Category — Financial Statements
(Capital expenditures, CAPEX) are the costs incurred by the company to procure and upgrade non-current assets. These investments may be made into both fixed assets (buildings, structures, equipment) and various intangible assets (e.g., licenses and patents). The company costs shall be classified as CAPEX if they are invested into long-term assets with the validity period of over 1 year.

As a rule, CAPEX is calculated based on reports prepared in accordance with the International Accounting Standards (IAS). The company’s capital expenditure shall be accounted for in accordance with IAS 16 «Property, Plant and Equipment», IAS 23 «Borrowing Costs» and IAS 38 «Intangible Assets».

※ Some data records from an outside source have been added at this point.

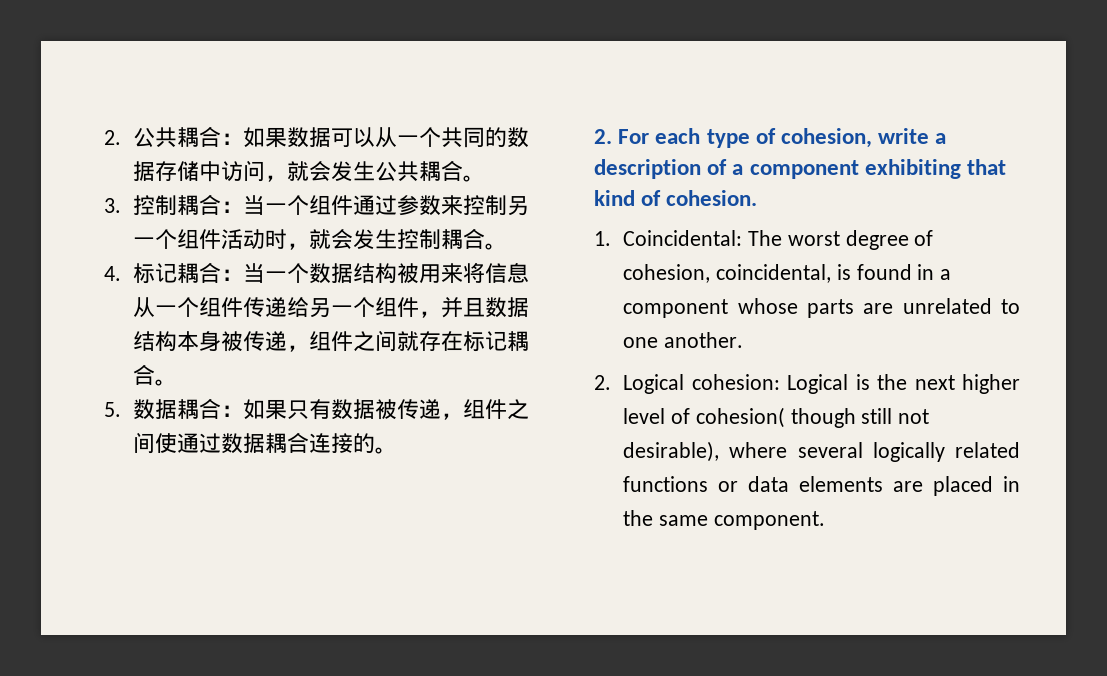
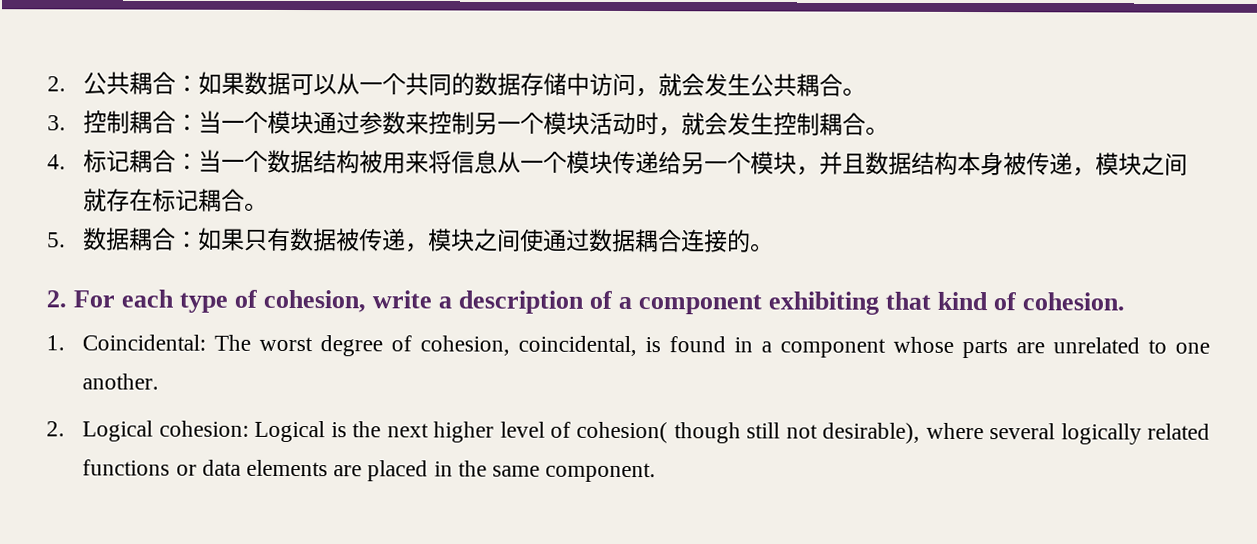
[309,195,354,215] 组件 -> [267,110,315,135] 模块
[177,229,222,249] 组件 -> [543,111,591,135] 模块
[199,297,244,317] 组件 -> [566,150,614,174] 模块
[375,297,420,317] 组件 -> [750,151,798,175] 模块
[309,331,354,351] 组件 -> [1095,152,1143,176] 模块
[463,399,508,419] 组件 -> [428,228,476,252] 模块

CAPEX is calculated as follows:

CAPEX = PPE and IA in the reporting period – PPE and IA in the previous period + Depreciation in the reporting period,

where PPE means property, plant and equipment and IA means intangible assets.

Information on the company’s capital expenditure can be found in:

1) the company’s financial reports (e.g., Gazprom)

2) presentation for investors, which is published with the reports on the official web site of the issuer (e.g., Rosneft)

3) press release regarding the published IAS reports (e.g., Lukoil)

In practice, the CAPEX indicator is used by the companies to calculate the free cash flow, i.e., the money retained by the owner after making all capital expenditures.

Additionally, for the investor, the growing CAPEX indicates the possibilities of expanding the company’s production capacities, which potentially means higher revenues in the short-term perspective.